Records drawn from a dataset:
---------------

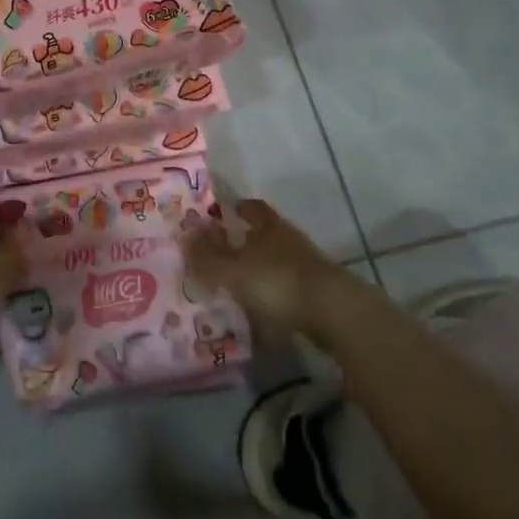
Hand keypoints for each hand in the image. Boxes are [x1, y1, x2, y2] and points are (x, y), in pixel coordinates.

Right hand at [184, 198, 343, 338]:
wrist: (335, 312)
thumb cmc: (278, 281)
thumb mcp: (234, 271)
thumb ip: (207, 257)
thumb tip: (183, 236)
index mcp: (267, 225)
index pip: (250, 206)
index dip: (234, 208)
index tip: (218, 215)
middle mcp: (287, 237)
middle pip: (263, 231)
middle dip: (244, 238)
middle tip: (222, 250)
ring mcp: (306, 262)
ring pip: (276, 256)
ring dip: (260, 264)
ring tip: (239, 280)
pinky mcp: (318, 289)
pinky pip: (288, 281)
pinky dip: (274, 287)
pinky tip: (263, 303)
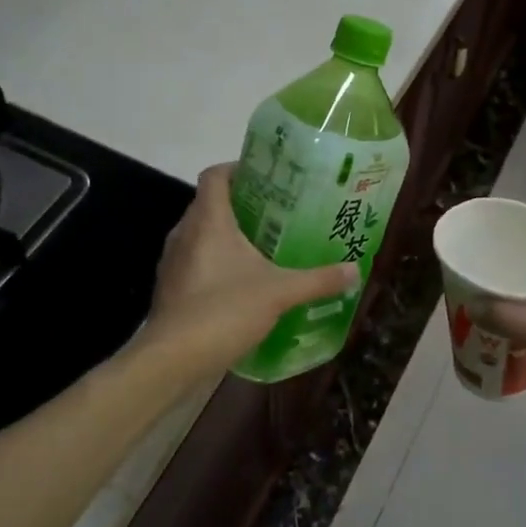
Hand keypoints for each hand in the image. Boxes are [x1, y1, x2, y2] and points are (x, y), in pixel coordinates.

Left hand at [145, 164, 358, 375]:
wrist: (173, 358)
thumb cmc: (224, 310)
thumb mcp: (280, 293)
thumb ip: (318, 280)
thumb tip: (354, 271)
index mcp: (208, 220)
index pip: (216, 175)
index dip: (238, 168)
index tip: (268, 176)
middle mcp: (185, 232)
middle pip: (211, 204)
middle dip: (243, 204)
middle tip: (278, 212)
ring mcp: (173, 261)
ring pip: (202, 234)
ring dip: (229, 235)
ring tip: (265, 245)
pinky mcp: (171, 287)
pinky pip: (196, 261)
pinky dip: (217, 262)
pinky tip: (243, 281)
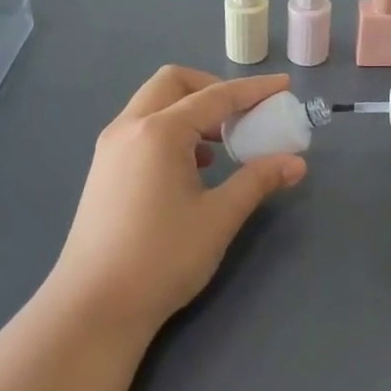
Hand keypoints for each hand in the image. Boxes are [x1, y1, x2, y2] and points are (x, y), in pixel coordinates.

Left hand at [47, 67, 306, 330]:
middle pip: (174, 83)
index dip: (253, 90)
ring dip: (191, 110)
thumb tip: (295, 163)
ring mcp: (110, 148)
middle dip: (214, 89)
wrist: (94, 306)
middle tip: (244, 115)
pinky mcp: (103, 170)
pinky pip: (142, 129)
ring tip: (222, 144)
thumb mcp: (219, 217)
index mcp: (159, 131)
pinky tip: (191, 168)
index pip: (215, 97)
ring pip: (154, 105)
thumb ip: (258, 181)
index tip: (284, 86)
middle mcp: (129, 127)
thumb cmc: (162, 258)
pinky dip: (171, 131)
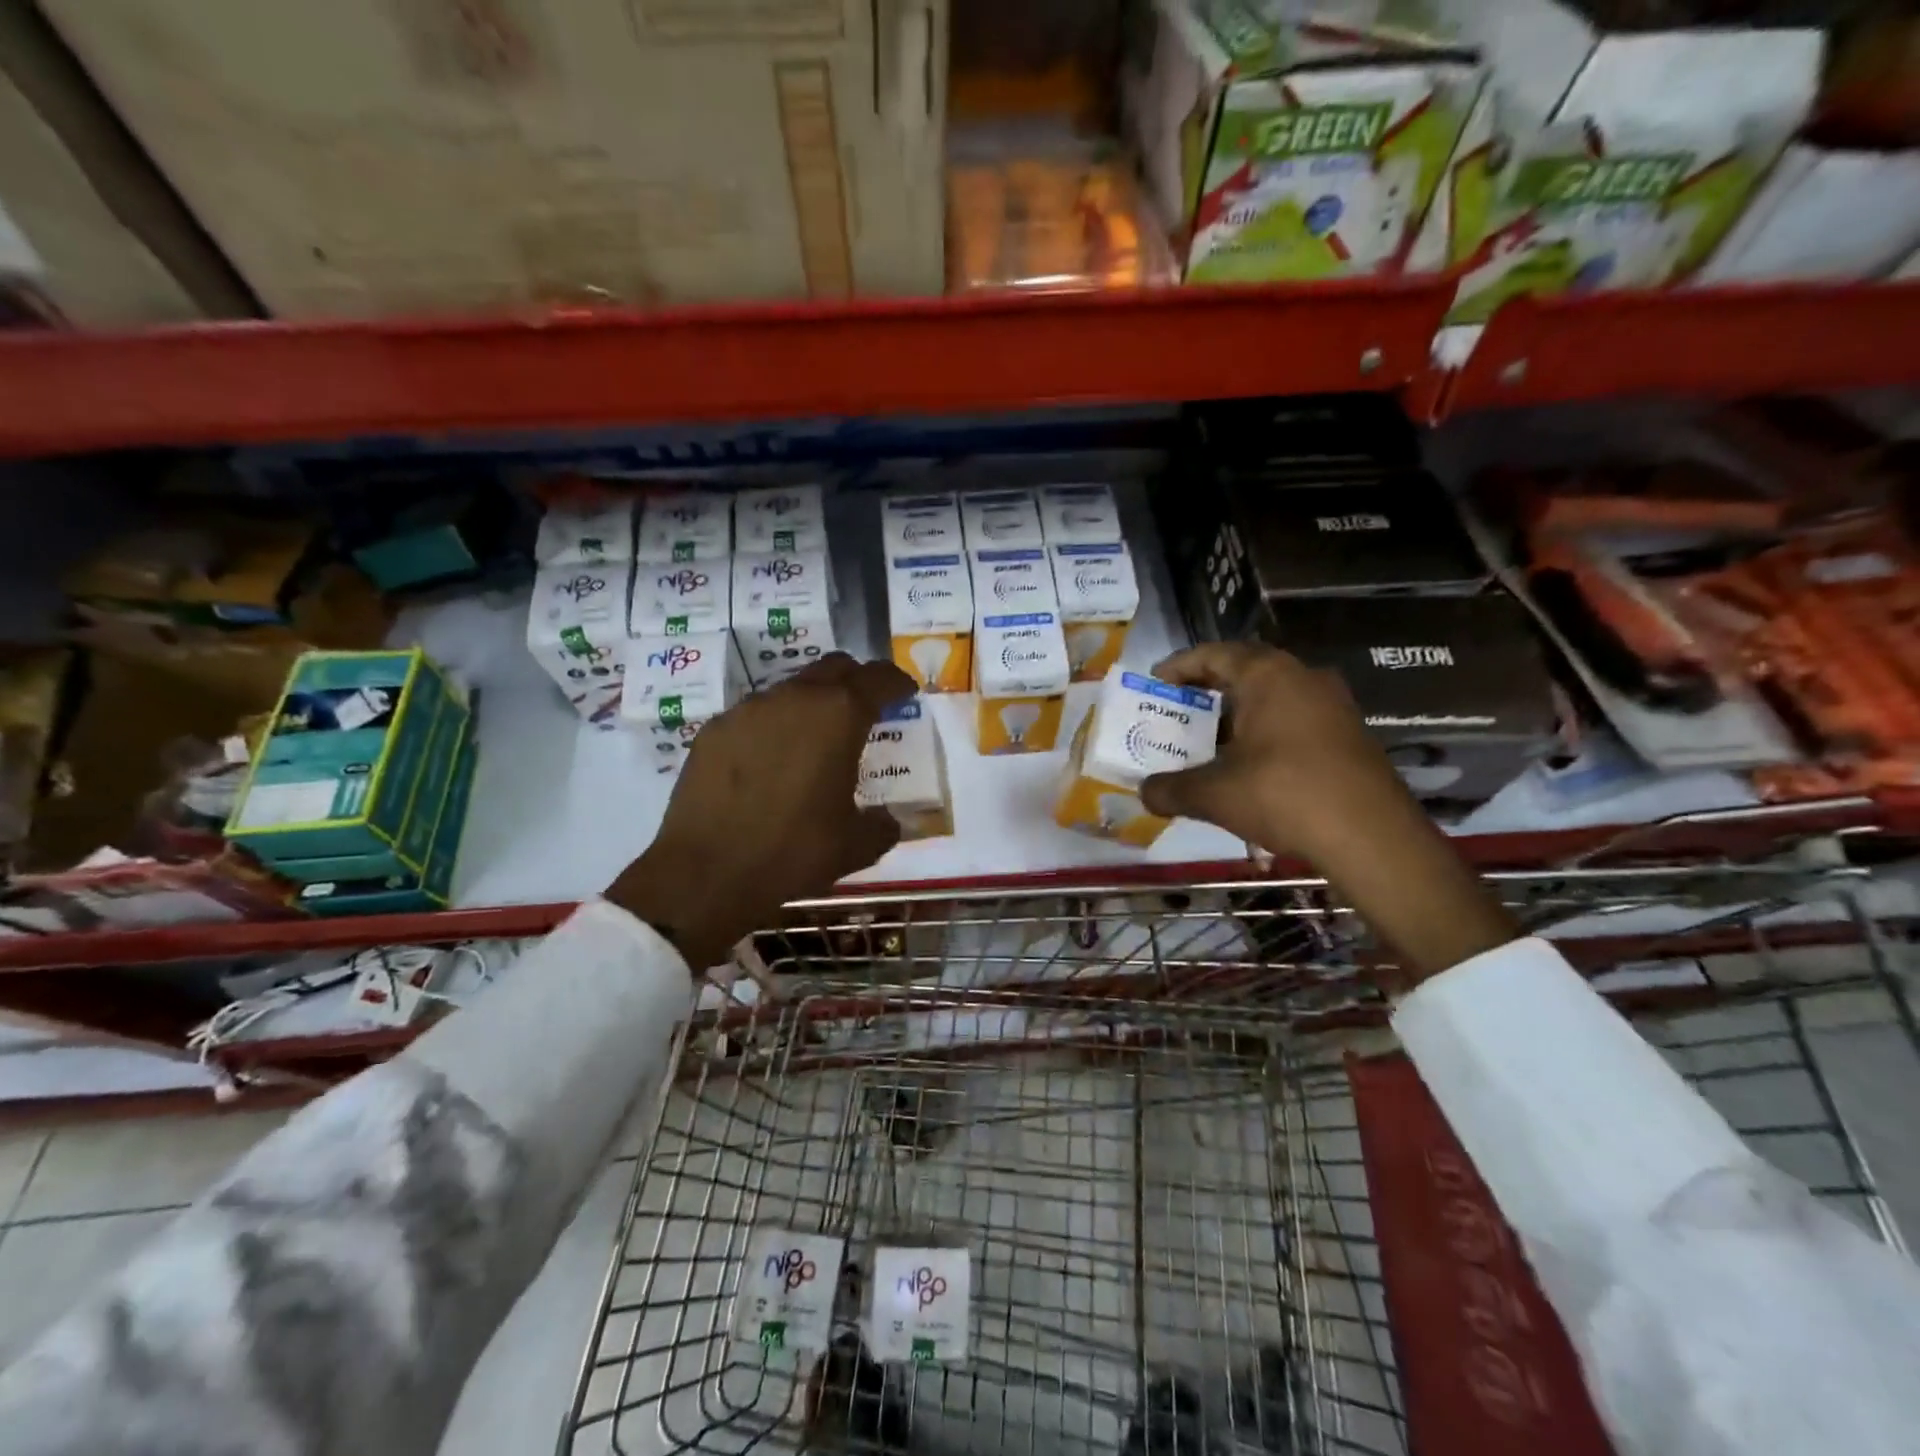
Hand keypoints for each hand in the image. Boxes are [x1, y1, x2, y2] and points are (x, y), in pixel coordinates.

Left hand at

---------------

§ Task requirements: The records above are to be retyped exactly, with every picture left out.

§ Task result:
Hand keypoints for each hand in the image. Boxes are [x1, y1, x2, y2] and points are (x, y), in pixel coordinates.

Right hand at [184, 198, 343, 338]:
wrist: (335, 312)
thumb cmc: (278, 281)
thumb mcp: (234, 271)
thumb ip: (207, 257)
thumb tip: (183, 236)
index mcp: (267, 225)
index pip: (250, 206)
index dip: (234, 208)
index tip: (218, 215)
middle mcp: (287, 237)
middle pip: (263, 231)
middle dip: (244, 238)
middle tip: (222, 250)
ring mcp: (306, 262)
ring pip: (276, 256)
ring dip: (260, 264)
ring tip: (239, 280)
pinky mcp: (318, 289)
pinky pip: (288, 281)
pinky dip: (274, 287)
pinky tip: (263, 303)
Hand keypoints for each hand in the image. Boxes are [x1, y1, x2, y2] and points are (x, y), in pixel coordinates.

Left hand at [145, 164, 358, 375]:
wrist: (173, 358)
thumb cmc: (224, 310)
thumb mcp: (280, 293)
thumb ip: (318, 280)
thumb tip: (354, 271)
index mcp: (208, 220)
index pip: (216, 175)
index dip: (238, 168)
index tip: (268, 176)
middle mcp: (185, 232)
middle pip: (211, 204)
middle dip: (243, 204)
middle tip: (278, 212)
ring mcp: (173, 261)
ring pip: (202, 234)
ring dip: (229, 235)
ring tip: (265, 245)
pinky mcp: (171, 287)
pinky pip: (196, 261)
pinky dip: (217, 262)
pinky tip: (243, 281)
Hand keypoints for each hand in the image. Boxes are [x1, y1, x2, y2] and points are (x, y), in pixel coordinates.

Left hand at [47, 67, 306, 330]:
middle pip: (174, 83)
index dip: (253, 90)
ring dip: (191, 110)
thumb tip: (295, 163)
ring mcp: (110, 148)
middle dip: (214, 89)
wrist: (94, 306)
middle tip: (244, 115)
pinky mcp: (103, 170)
pinky pip: (142, 129)
ring tip: (222, 144)
thumb mcp: (219, 217)
index mcp: (159, 131)
pinky tip: (191, 168)
index pip: (215, 97)
ring pip: (154, 105)
thumb ip: (258, 181)
index tip: (284, 86)
middle mcp: (129, 127)
thumb cmc: (162, 258)
pinky dip: (171, 131)
Hand keypoints for each hand in the image. Boxes are [x1, y1, x2, y2] and points are (x, y), in pixel coordinates.

Left hand at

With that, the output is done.